Every week brings such mixed news. Big Al tells me that three members of the regular roll-up crew at his golf club have died of coronavirus. And the club captain has been in intensive care. On the positive side, Al reports the nuthatch in his garden has had six chicks. And his onions and potatoes are growing nicely. Small mercies.

My favourite South African crime writer Deon Meyer is using lockdown time to write another book based on his engaging Cape Town cop Benny Griessel. Deon tells me it's definitely a pre-pandemic storyline. So no COVID-19 to complicate the plot. Hurry up Deon. I'm consuming books so fast I need your latest very soon.

Another Cape resident friend, Mark Sherrington, is staying sane by writing a long letter to someone new each day.

"Today, you have drawn the short straw," he delights in informing me.

"The good news is that my correspondence is a bit like COVID, once you've had it you build immunity and it moves on to someone else."

As for socialising nearer to home, the new norm is a cycle-by chat.
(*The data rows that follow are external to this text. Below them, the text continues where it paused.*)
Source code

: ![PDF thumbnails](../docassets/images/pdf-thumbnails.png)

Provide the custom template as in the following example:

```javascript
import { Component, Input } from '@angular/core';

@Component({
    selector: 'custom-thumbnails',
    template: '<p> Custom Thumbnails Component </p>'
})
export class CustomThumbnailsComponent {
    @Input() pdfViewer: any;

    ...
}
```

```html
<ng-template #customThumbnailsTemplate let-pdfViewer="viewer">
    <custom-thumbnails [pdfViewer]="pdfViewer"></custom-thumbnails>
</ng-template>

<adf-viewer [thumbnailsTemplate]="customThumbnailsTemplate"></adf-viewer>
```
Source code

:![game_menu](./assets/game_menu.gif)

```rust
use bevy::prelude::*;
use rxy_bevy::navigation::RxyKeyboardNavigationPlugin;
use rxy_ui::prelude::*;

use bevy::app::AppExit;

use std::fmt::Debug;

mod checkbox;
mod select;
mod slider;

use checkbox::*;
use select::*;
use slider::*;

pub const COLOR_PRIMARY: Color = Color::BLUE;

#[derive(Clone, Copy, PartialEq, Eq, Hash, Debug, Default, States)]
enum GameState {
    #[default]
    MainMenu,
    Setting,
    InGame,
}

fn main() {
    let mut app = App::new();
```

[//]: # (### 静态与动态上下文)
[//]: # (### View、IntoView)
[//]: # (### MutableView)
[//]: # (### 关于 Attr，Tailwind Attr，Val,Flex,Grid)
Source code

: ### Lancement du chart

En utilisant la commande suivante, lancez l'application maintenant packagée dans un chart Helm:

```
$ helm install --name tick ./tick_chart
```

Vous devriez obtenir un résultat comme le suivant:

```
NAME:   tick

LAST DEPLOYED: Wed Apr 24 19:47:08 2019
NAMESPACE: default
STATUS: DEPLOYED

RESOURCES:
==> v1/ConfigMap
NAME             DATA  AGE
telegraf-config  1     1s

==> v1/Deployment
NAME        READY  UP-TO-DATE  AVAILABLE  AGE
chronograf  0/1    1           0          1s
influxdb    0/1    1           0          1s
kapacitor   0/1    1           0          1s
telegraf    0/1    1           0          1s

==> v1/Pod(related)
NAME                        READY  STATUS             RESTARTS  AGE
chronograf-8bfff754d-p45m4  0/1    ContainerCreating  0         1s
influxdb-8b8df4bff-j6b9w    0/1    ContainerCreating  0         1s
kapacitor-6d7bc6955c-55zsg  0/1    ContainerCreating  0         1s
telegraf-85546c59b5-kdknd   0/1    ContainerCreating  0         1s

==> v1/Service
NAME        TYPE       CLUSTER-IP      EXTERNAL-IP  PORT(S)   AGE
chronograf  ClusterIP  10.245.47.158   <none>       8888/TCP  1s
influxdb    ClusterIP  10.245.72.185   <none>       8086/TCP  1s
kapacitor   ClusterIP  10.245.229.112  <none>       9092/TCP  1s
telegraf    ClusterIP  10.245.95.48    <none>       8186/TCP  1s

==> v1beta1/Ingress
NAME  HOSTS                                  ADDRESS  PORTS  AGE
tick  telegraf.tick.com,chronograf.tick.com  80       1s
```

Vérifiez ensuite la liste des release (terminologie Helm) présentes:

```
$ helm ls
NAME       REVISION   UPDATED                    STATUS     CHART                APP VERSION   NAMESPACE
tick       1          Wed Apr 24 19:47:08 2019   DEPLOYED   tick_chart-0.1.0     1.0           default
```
Woodsie was the latest mate to hail me from his saddle as he pedalled past our terrace. Good to catch up - even at 10m.

Sunday 10th May

At times it feels like I'm a walk-on part in The Year of Living Dangerously, one of my favourite films, as the debate rages about how vulnerable we 70-plussers really are.

Age seems a rather crude scale for measuring risk. From my experience our group ranges from very fit to fading fast. So I'll decide what's best for me, if that's okay.

And that's just one of the uncertainties of this coronavirus. There's the great face mask squabble - to mask or not to mask.

Whether 'tis nobler in the mind to suffer the coughs and sneezes of outrageous fortune, or to take masks against a sea of sniffles, and by opposing end them? Sorry Bard.

Then there's the whole kerfuffle about what we really know and what we've learned about COVID-19. One week the government's screaming for more ventilators, the next medics are saying they're not the answer.

First up it's described as a respiratory problem. Now my doctor mates tell me it's a cardio-vascular illness. Loads of nations implement strict lockdowns. Sweden doesn't. Yet their stats are no worse than the clampdown countries.

Just about every projection model for this disease seems to have unravelled. As Donald Rumsfeld once mused "there are known unknowns and unknown unknowns."

Does anyone really know what's going on?